Residents on the outskirts of Scottsdale, Arizona, will stop receiving water deliveries in January 2023, according to CNN. Communities in the Rio Verde foothills depend on the deliveries as natural water supplies from the Colorado River are few and far-between, which forced the Biden administration to declare a tier 1 water shortage in 2021, the outlet reported.

The tier 1 shortage meant that Arizona was forced to limit the amount of water used throughout the state, CNN continued. (RELATED: Wildfires Spread Through California And Arizona As Drought Continues)

Rio Verde is technically its own community and not covered under Scottsdale’s jurisdiction, CNN noted. The Scottsdale water department said that, despite supplying hundreds of households in Rio Verde with water, the current water shortage means that the city “must dedicate its limited water supply to its residents,” according to a statement provided to CNN.

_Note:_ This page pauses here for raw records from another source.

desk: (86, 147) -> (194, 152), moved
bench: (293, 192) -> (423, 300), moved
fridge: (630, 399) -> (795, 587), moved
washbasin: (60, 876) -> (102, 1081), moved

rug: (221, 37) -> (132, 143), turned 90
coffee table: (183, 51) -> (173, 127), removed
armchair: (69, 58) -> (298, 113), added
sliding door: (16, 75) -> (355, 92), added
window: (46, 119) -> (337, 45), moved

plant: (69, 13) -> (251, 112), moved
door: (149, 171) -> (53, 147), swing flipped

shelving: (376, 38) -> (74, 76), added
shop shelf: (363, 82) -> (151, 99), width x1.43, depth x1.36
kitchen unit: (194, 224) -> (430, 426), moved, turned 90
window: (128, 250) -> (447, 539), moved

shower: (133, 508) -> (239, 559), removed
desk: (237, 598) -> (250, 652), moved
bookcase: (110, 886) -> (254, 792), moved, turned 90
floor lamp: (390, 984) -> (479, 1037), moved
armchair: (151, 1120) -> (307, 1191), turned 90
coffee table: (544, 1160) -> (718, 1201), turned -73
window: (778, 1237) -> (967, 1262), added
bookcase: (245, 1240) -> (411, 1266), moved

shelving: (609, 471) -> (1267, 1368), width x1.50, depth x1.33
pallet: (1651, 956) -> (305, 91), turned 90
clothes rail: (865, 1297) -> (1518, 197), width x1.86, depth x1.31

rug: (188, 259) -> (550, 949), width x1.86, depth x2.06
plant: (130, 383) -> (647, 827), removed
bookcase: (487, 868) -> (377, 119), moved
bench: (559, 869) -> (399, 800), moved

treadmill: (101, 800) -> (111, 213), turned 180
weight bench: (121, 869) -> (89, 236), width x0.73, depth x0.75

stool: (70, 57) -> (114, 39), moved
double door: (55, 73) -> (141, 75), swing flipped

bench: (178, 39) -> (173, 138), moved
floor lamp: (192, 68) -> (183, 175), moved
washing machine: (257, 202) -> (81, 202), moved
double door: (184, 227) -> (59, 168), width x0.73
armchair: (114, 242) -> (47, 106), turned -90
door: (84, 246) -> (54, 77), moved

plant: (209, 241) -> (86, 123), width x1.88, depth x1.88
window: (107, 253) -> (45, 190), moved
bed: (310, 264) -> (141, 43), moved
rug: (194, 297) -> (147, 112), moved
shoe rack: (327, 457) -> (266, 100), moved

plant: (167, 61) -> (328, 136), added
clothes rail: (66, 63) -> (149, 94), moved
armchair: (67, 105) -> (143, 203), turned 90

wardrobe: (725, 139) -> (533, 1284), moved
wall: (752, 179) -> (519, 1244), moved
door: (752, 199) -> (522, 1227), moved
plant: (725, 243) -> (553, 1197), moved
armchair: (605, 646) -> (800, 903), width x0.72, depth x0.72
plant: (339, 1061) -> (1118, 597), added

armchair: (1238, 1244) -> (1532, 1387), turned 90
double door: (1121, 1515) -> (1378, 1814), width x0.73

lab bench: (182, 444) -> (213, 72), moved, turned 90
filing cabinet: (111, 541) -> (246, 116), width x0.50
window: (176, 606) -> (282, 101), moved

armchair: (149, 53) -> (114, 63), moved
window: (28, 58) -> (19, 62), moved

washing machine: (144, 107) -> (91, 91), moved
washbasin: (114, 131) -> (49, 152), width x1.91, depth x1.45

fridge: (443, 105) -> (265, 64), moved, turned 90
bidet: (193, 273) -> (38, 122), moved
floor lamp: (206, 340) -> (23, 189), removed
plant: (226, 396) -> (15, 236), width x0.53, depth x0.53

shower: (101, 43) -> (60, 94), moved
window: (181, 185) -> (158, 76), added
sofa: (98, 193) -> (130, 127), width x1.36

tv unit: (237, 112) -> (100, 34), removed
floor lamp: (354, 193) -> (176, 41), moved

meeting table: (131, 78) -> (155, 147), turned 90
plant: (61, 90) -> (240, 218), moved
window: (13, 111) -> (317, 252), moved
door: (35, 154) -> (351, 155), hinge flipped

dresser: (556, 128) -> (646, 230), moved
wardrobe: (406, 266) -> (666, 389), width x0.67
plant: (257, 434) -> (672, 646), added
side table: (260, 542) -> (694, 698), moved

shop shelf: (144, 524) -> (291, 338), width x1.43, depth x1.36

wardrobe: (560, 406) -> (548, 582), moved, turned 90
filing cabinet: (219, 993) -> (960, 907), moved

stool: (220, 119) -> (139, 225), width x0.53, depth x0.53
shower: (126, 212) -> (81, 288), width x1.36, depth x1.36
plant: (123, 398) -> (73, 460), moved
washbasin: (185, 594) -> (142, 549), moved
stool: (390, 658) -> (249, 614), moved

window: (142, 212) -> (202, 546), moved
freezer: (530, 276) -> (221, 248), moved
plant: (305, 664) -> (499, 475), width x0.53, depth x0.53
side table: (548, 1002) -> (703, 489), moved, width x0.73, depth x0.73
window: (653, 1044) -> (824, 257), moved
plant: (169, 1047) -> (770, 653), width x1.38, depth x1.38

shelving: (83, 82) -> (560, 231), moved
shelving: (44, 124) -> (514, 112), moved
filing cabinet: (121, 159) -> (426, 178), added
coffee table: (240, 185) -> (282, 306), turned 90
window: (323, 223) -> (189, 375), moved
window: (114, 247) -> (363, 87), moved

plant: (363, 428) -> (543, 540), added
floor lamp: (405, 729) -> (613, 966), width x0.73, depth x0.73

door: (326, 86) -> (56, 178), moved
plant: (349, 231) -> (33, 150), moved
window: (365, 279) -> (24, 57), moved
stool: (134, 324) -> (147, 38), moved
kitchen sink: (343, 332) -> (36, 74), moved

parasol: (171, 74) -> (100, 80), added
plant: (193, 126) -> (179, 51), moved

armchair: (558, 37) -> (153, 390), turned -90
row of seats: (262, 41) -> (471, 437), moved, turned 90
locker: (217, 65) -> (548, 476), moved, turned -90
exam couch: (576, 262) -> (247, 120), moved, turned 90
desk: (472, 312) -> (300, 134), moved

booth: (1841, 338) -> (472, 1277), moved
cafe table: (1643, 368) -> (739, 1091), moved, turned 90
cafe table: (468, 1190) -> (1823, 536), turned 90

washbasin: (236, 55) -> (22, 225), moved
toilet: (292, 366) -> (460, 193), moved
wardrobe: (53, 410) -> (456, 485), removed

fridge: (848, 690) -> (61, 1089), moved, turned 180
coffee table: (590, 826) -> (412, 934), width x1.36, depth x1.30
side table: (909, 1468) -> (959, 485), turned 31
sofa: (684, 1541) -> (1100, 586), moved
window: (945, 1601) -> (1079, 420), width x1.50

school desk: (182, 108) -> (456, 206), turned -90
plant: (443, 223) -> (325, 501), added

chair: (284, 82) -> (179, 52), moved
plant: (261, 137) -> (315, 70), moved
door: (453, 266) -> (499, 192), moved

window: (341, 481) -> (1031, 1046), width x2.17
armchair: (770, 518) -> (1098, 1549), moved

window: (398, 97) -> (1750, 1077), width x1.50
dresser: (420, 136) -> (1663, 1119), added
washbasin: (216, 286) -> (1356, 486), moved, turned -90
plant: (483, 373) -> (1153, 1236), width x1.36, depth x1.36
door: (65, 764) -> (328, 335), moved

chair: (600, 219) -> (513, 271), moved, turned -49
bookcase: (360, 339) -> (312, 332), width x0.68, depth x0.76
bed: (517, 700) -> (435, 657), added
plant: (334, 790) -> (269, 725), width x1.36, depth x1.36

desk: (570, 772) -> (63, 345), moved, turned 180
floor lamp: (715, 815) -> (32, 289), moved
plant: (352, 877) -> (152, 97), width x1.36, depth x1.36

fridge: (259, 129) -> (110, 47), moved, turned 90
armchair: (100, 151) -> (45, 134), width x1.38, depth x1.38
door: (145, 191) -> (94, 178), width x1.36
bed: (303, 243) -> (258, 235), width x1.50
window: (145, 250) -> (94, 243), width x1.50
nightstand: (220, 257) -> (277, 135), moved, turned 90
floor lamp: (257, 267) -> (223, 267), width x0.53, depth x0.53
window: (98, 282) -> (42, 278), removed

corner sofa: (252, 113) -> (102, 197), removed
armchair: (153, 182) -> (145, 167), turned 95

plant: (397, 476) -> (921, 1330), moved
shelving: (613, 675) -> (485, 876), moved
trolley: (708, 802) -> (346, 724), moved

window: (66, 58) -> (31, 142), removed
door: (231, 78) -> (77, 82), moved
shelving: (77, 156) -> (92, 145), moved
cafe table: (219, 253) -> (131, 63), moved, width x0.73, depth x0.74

In 2023, Rio Verde will have to source its water from another supplier, with residents telling Fox 10, “if we can’t figure this, we lose all equity in the home and then some. We don’t have anything left. We have no options.”

Private companies, like Phoenix-based investment firm Greenstone, are buying up hundreds of acres of land along the Colorado River and intend to sell the water allotment to various newly developed Phoenix suburbs, CNN reported. Greenstone representatives told CNN that smaller communities and cities “along the river currently use less than half of their existing municipal entitlement. They can likely triple their population under their existing allocations before they would need to acquire additional water.”

Local activists fighting Greenstone’s work argued that the firm is setting a dangerous precedent and that water should remain in the communities that border it, CNN reported. Massachusetts Democratic Sen. Elizabeth Warren echoed this sentiment, saying, “Water is a human right and Wall Street shouldn’t be allowed to use this vital resource to make profits at the expense of hardworking Americans.”

The water rights have yet to be determined in Arizona, CNN concluded. The decision will likely determine the future of water rights throughout the West, which has been in a “megadrought” since at least 2000, according to AZ Central.